Representative immunofluorescence images of pATM foci (green) and DAPI-counterstained ones (blue) were observed in the indicated cells during the first week of exposure to 120 mSv/y. Each week represents an exposure to 2.3 mSv. The white bar represents 10 µm.

Figure 4

Representative immunofluorescence images of pATM foci and pATM crowns (green) were observed in the indicated cells at the 1st week (HLEpic and GM03399) or the 3rd (EROS08O) week of exposure to 120 mSv/y and of HDC at the (A) 1st (HLEpic), (B) 3rd (EROS08O), and (C) 4th week (GM033999). Each image has been counterstained with DAPI (blue). The white bar represents 5 µm.

Figure 5

Hypothetic model of formation of pATM crowns and HDC. When permanent stress is applied to cells showing a perinuclear overexpression of an X-protein (A), progressively, the ATM monomers bind to X-proteins. At this step, since ATM monomers can enter the nucleus, DSB recognition and repair are still possible (B). When the first layer of the pATM crown is complete, DSB recognition and repair are impossible (C). Since ATM monomers cumulate around the nucleus, such a high concentration of ATM monomers leads to the re-dimerization of ATM (D). The DNA strand breaks cumulate in the nucleus, and the chromatin decondenses and enters some ATM monomers that recognize the numerous DSB by forming γH2AX and ATM foci: the cell becomes HDC (E).

Figure 6

Theoretical illustration of the ATM crowns and HDC signals as a function of time. The occurrence of ATM crowns (in black) systematically precedes the formation of HDC (in red). However, the measurement may reveal much more or much less HDC than ATM crowns (the dotted or dashed lines reflect different response in the formation of HDC.

Figure 7

Schematic representation of the protein interaction described by our mathematical model. In the cytoplasm (light green background), ATM dimers are monomerized by oxidative stress, and ATM monomers migrate near the nucleus (step 1 in the figure). ATM monomers may eventually cross the nucleus membrane and reach the nucleus (light blue background) to detect DSB and trigger their repair process (step 2). On their way to the nucleus, cytoplasmic ATM monomers may form ATM-X protein complexes as well as ATM dimers around the nucleus, leading to the formation of a perinuclear ATM crown (light red background) (step 3).
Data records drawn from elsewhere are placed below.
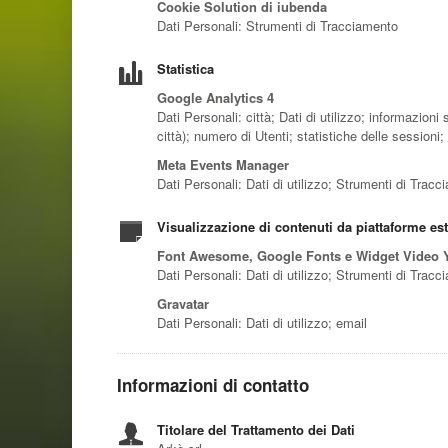
Cookie Solution di iubenda
Dati Personali: Strumenti di Tracciamento
Statistica
Google Analytics 4
Dati Personali: città; Dati di utilizzo; informazioni 
città); numero di Utenti; statistiche delle session
Meta Events Manager
Dati Personali: Dati di utilizzo; Strumenti di Trac
Visualizzazione di contenuti da piattaforme es
Font Awesome, Google Fonts e Widget Video
Dati Personali: Dati di utilizzo; Strumenti di Trac
Gravatar
Dati Personali: Dati di utilizzo; email
Informazioni di contatto
Titolare del Trattamento dei Dati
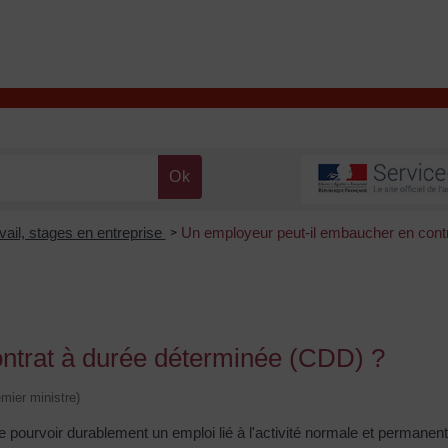
T
Contacter la mairie
DÉCOUVRIR VALENÇAY
MA MAIRIE
vail, stages en entreprise
Un employeur peut-il embaucher en contr
>
ntrat à durée déterminée (CDD) ?
emier ministre)
 pourvoir durablement un emploi lié à l'activité normale et permanente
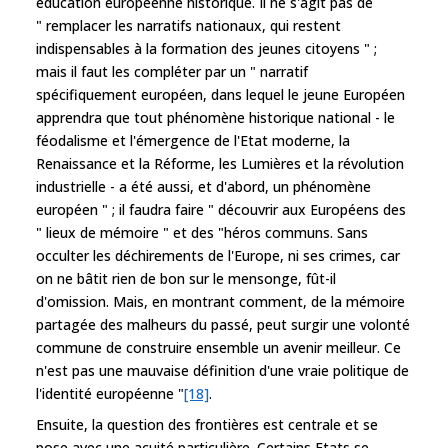
éducation européenne historique. Il ne s'agit pas de
" remplacer les narratifs nationaux, qui restent
indispensables à la formation des jeunes citoyens " ;
mais il faut les compléter par un " narratif
spécifiquement européen, dans lequel le jeune Européen
apprendra que tout phénomène historique national - le
féodalisme et l'émergence de l'Etat moderne, la
Renaissance et la Réforme, les Lumières et la révolution
industrielle - a été aussi, et d'abord, un phénomène
européen " ; il faudra faire " découvrir aux Européens des
" lieux de mémoire " et des "héros communs. Sans
occulter les déchirements de l'Europe, ni ses crimes, car
on ne bâtit rien de bon sur le mensonge, fût-il
d'omission. Mais, en montrant comment, de la mémoire
partagée des malheurs du passé, peut surgir une volonté
commune de construire ensemble un avenir meilleur. Ce
n'est pas une mauvaise définition d'une vraie politique de
l'identité européenne "
[18]
.
Ensuite, la question des frontières est centrale et se
pose avec une acuité particulière. Certains Etats se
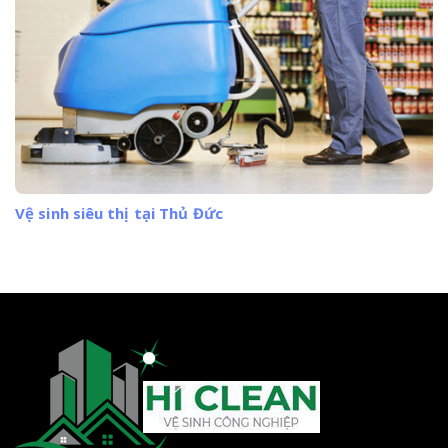
Vệ sinh siêu thị tại Thủ Đức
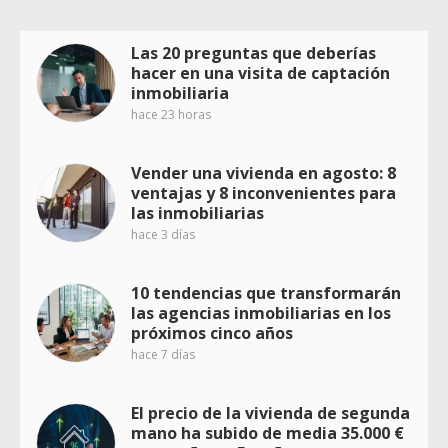
Las 20 preguntas que deberías
hacer en una visita de captación
inmobiliaria
hace 23 horas
Vender una vivienda en agosto: 8
ventajas y 8 inconvenientes para
las inmobiliarias
hace 3 días
10 tendencias que transformarán
las agencias inmobiliarias en los
próximos cinco años
hace 7 días
El precio de la vivienda de segunda
mano ha subido de media 35.000 €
When the perinuclear ATM crown is formed and thick enough, cytoplasmic ATM monomers cannot reach the nucleus anymore.

Figure 8

Numerical simulation representing the qualitative behavior of the different protein concentrations as a function of time. (A) We observed that as the perinuclear ATM crown (due to forced ATM concentration, in dashed blue curve) reaches a certain threshold (two weeks here), the radius of the nucleus (in blue curve) increases up to 3-folds its initial size, leading to the release of the induced stress (in orange curve). (B) These events lead to a monomerization of the ATM dimers (ATM dimers and ATM-X-protein–ATM complexes) in the crown (green and magenta curves). These events lead to the destruction of the pATM crown. In addition, the newly formed cytoplasmic ATM monomers may cross the nucleus and recognize the DSB (black curve).